What is multi task learning ?

Published in

Better ML

3 min readJun 2, 2022

In machine learning, the general objective is to learn one model for a task given the dataset corresponding to that task. This can be seen as single task learning. If you learn a single model jointly for multiple tasks it can be termed as multi task learning (MTL).
For example, let’s say you are building a content classifier to detect emotions : laugh, hate, anger, love, … You can learn a single multi task multi label model instead of learning one model per emotion.

Commonly used : In hard parameter sharing where different heads (each for a task) share the hidden layers.

In soft parameter sharing on the other hand, each task has its own model with its own parameters. The distance between the parameters of the model is then regularized in order to encourage the parameters to be similar.

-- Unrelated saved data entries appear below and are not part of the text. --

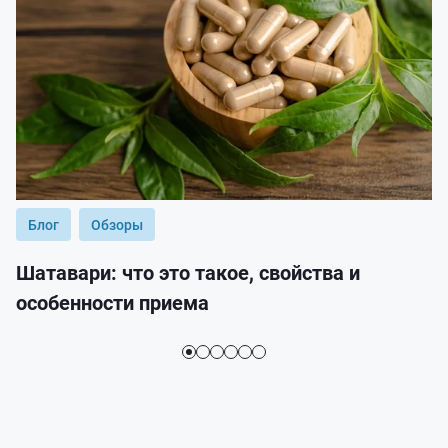
Блог
Обзоры
Шатавари: что это такое, свойства и
особенности приема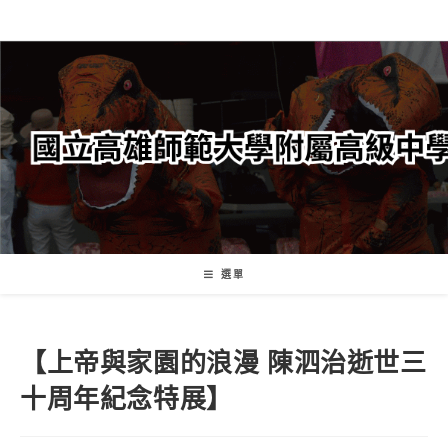
跳
轉
至
主
要
內
容
選單
【上帝與家園的浪漫 陳泗治逝世三
十周年紀念特展】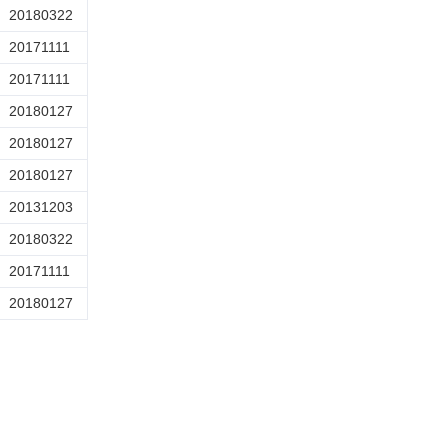
20180322
20171111
20171111
20180127
20180127
20180127
20131203
20180322
20171111
20180127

Reduce overfitting : In both hard and soft parameter sharing, the more tasks we are learning simultaneously, the more MTL model has to favor a representation that captures the objective of all of the tasks. This reduces the chances of overfitting quite a lot.
Implicit data augmentation : MTL effectively increases the sample size that we are using for training our model. As all tasks are at least somewhat noisy, when training a model on some task A, our aim is to learn a good representation for task A that ideally ignores the data-dependent noise and generalizes well. As different tasks have different noise patterns, a model that learns two tasks simultaneously is able to learn a more general representation.
Focus on relevant features : If a task is very noisy or data is limited and high-dimensional, it can be difficult for a model to differentiate between relevant and irrelevant features. MTL can help the model focus its attention on those features that actually matter as other tasks will provide additional evidence for the relevance or irrelevance of those features.

One vs many model : Instead of building and maintaining multiple models you maintain only one. This leads to reduced maintenance cost.
Foundational models : Often MTL is used as the learning paradigm for foundational pre-trained models. For example, a MTL model on content understanding for integrity applications will give you multiple signals : spam, hate, low quality, clickbait etc. You can use these signals in various downstream classifier/products.

Despite of all advantages pointed out, MTL models add a layer of complexity over single task learning (STL). The complexity is added to data reading layer, training, evaluating and serving (serve one head vs all heads and different tasks may have different cost models).
Hence, MTL should be carefully evaluated w.r.t STLs on primary quality metric and other dimensions such as serving cost.

MTL is a powerful learning paradigm which exploits similarity of single tasks to jointly learn a model capable of providing quality predictions for all the tasks.
MTL has clear advantage of reducing overfitting by learning a more robust representation.
Do compare STLs vs MTL to determine if the ROI is worth the added complexity.